Otra rama del grafiti son los lemas. Estos motivos consisten, principalmente, en frases o eslóganes con un contenido político o social que se reproduce por las paredes representando una determinada ideología o con un carácter de protesta. Aunque también podemos ver dibujos pintados con una gran carga reivindicativa. Actualmente, Banksy es uno de los grandes artistas urbanos que utiliza el espray para dejar fuertes mensajes de protesta en las calles de numerosas ciudades de todo el mundo.

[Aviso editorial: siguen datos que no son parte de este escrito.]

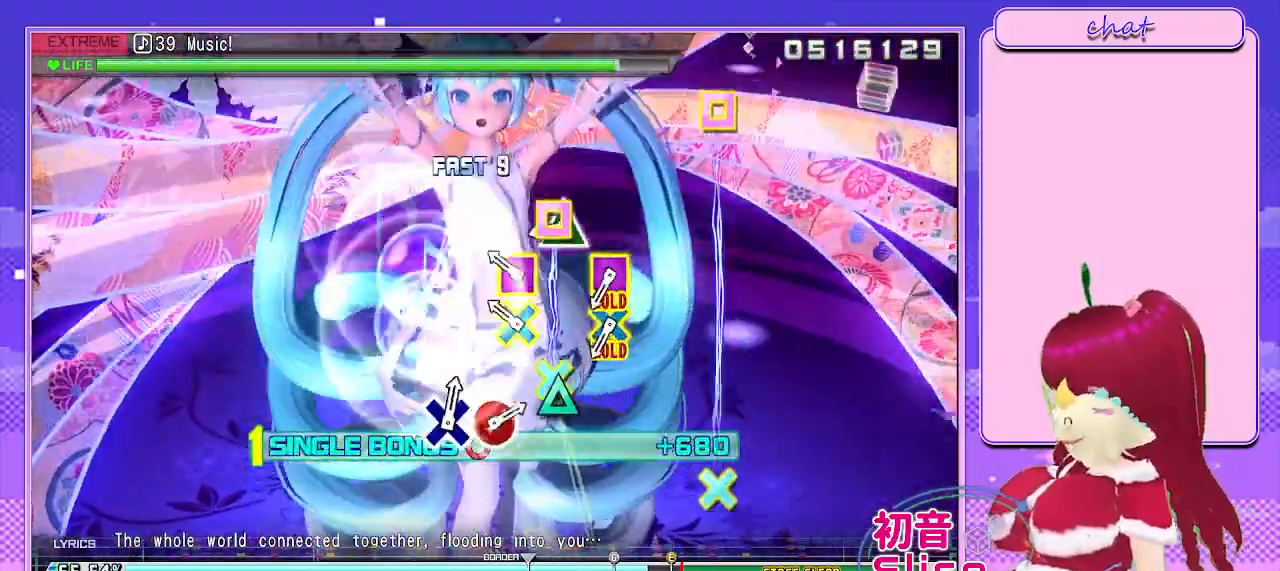
{"dt_ms": 500, "buttons": ["R2"], "left_stick": "center", "right_stick": "center", "events": [[133, "DPAD_UP", "up"], [183, "CROSS", "down"], [183, "SQUARE", "down"], [367, "CROSS", "up"], [367, "DPAD_UP", "down"], [383, "SQUARE", "up"], [500, "DPAD_UP", "up"]]}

Banksy es uno de los artistas urbanos más destacado por sus obras callejeras reivindicativas

Finalmente, la latrinalia son los clásicos grafitis que se pueden hacer en los baños. Con reflexiones, dibujos, bromas o incluso insultos.

 

Principales materiales

 

El aerosol siempre se ha considerado el producto básico para realizar grafiti. El espray, con sus boquillas, es el que permitirá controlar la pintura que se vaya a lanzar y cómo enfocar o intensificar su cantidad y su expansión.

 

La pintura de imprimación, especialmente en las piezas, puede ser fundamental para que el espray fije bien su color en la pared. Y, en espacios especialmente amplios, también se puede utilizar el rodillo. Si se hacen tags, por otro lado, las plantillas pueden ser muy útiles. Te permiten reproducir un mismo mensaje en todas partes para que quede idéntico. Son muy utilizadas por los que quieren bombardear la ciudad con su nombre.

 

¿Es incívico el arte urbano?

 

La gran pregunta. Algunos dirán directamente que sí, mientras que otros lo negarán rotundamente. El arte urbano siempre ha estado y está penado por la ley, aunque hoy en día es muy fácil ver zonas habilitadas para murales e incluso organismos privados y públicos que contratan a estos artistas urbanos para que decoren y pinten con libertad piezas mucho más elaboradas y artísticas.

 

Ciudades como Valparaíso, en Chile, han ayudado a romper el estigma delictivo que tiene el grafiti y a plantearlo como un producto cultural de nuestra época. Ahora bien, buena parte de su espíritu primitivo, mucho más criminal y vandálico, sigue presente. La pintada de trenes, en espacios públicos o de manera ilegal sigue siendo parte del universo grafitero al que muchos artistas se siguen encomendando.

 

En conclusión, el grafiti es un elemento crucial del arte urbano. Como has podido ver, se ha desarrollado en diferentes momentos y con distintas actitudes. Y, casi siempre, ha tenido que lidiar con su propia condición al considerarse socialmente un elemento vandálico. Sin embargo, hoy en día son muchos los que ven aquí un nuevo tipo de cultura y de arte.